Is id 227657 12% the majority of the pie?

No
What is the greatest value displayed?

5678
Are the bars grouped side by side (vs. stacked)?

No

* * *

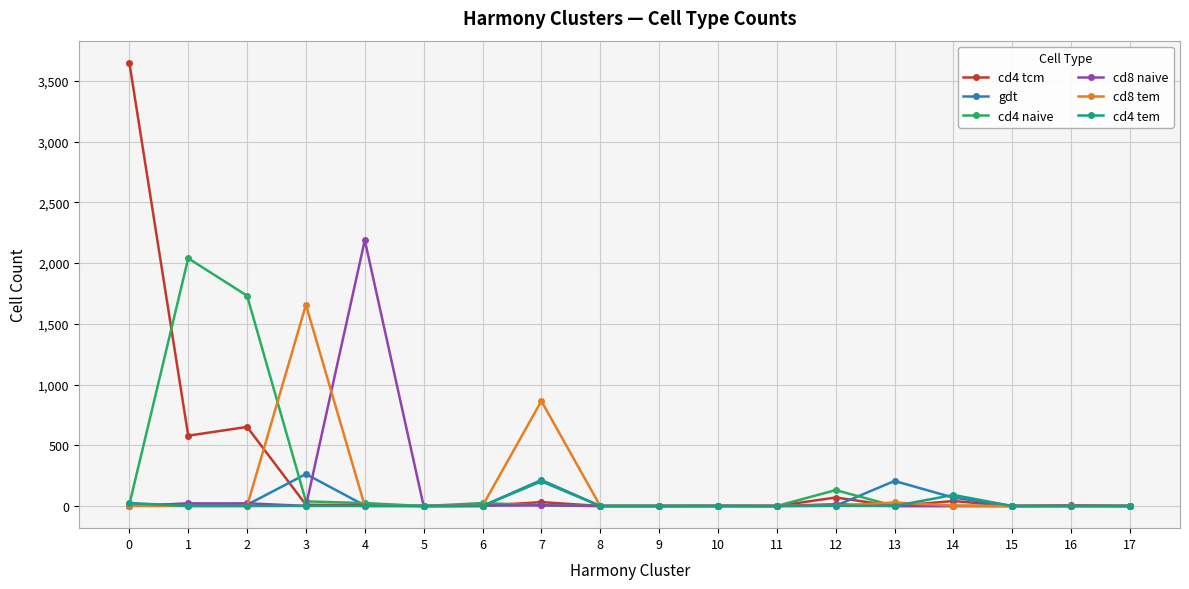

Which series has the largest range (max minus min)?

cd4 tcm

**WHAT YOU SHOULD DO:**
Return verbatim the lines of the data that begin with the one containing "Is id 227657 12% the majority of the pie?" and continue through the one containing "Are the bars", including both of those lines.

**ANSWER FOR THE TASK:**
Is id 227657 12% the majority of the pie?

No
What is the greatest value displayed?

5678
Are the bars grouped side by side (vs. stacked)?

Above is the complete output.